### READING TEXT
Start
Project LEAP

I have mentioned Project LEAP several times on Twitter and in my first blog post, so I will explain it in more detail here. Project LEAP stands for Learning through an Early Algebra Progression. The project is part of an ongoing research project from the United States Department of Education research grant. The research study started in 2009 at The University of Wisconsin with the help of TERC.  

Orange County Schools started this project in 2014. This district has seven elementary schools. Three of these schools were chosen to be the treatment schools and the other four were control schools. All schools gave the assessment at the beginning and end of the school year, and only the treatment schools taught the LEAP lessons. My school was chosen to be a treatment school, so we attended monthly professional development on Project LEAP. There are 18 total lessons for the project, so I teach one about once every two weeks. At first, we were not happy about being a treatment school, as we had to write monthly substitute plans and write reflections after teaching each lesson for the researchers.  However, it ended up being one of the best professional development programs I’ve ever attended. The program started in third grade with us in the 2014-2015 school year, then the fourth grade teachers at our school attended the training in the 2015-2016 school year, and now the fifth grade teachers are attending the training this school year. The same group of students have been with the program since 2014, and the schools that were originally control schools are now using the program as well.
End
### REQUIREMENTS
**1.** Reproduce a section of the Project LEAP post. Start at the words "I have mentioned" and stop after "help of TERC.".
**2.** Name each grade level that the Project LEAP post says had teachers attend the training.
The material comes from a different source than the Project LEAP post.

### DATA SECTION
Start
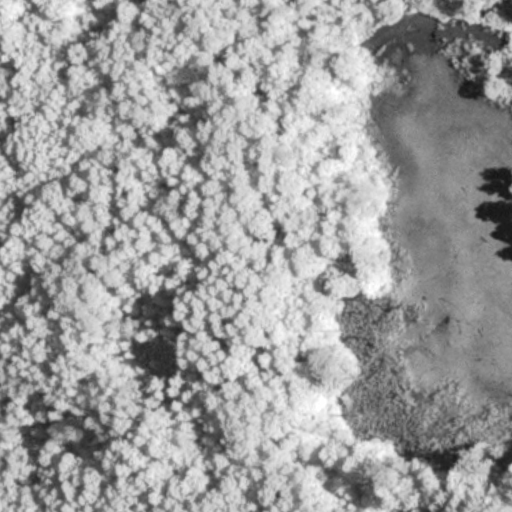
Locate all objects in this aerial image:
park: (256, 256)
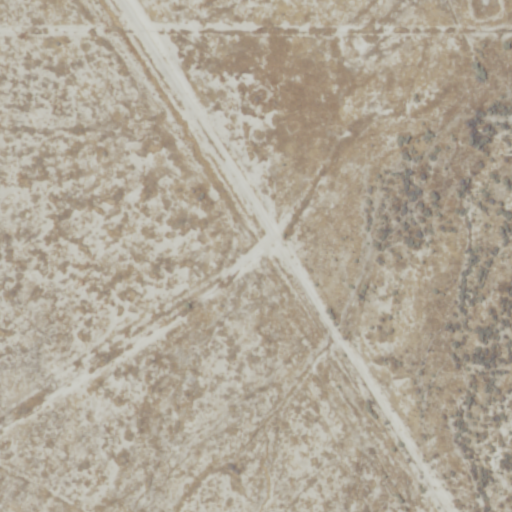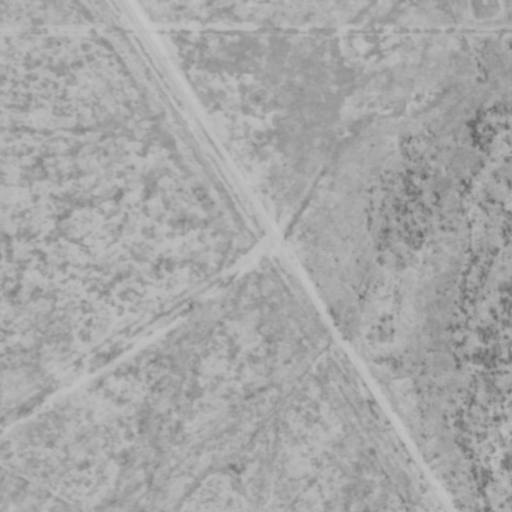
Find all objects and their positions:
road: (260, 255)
End
Start
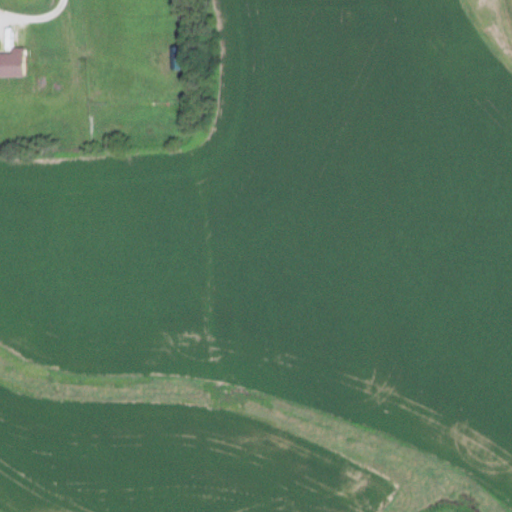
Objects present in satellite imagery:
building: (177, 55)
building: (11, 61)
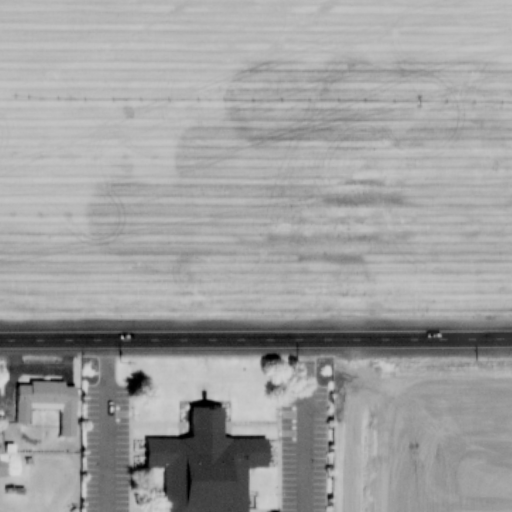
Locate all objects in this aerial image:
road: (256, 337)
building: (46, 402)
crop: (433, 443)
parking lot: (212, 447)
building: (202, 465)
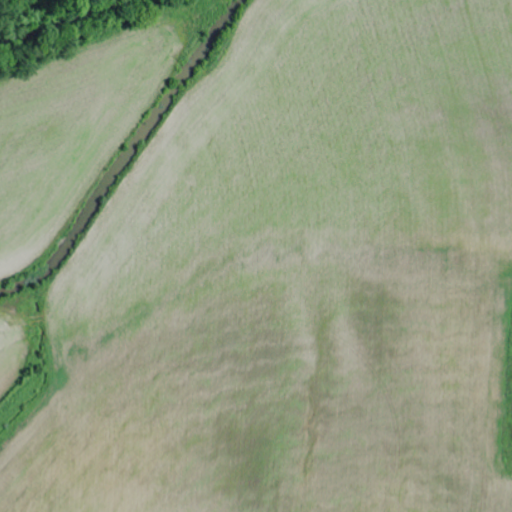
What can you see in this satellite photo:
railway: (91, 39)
End
### SOLUTIONS
**1.**
I have mentioned Project LEAP several times on Twitter and in my first blog post, so I will explain it in more detail here. Project LEAP stands for Learning through an Early Algebra Progression. The project is part of an ongoing research project from the United States Department of Education research grant. The research study started in 2009 at The University of Wisconsin with the help of TERC.

**2.** Third grade, fourth grade, fifth grade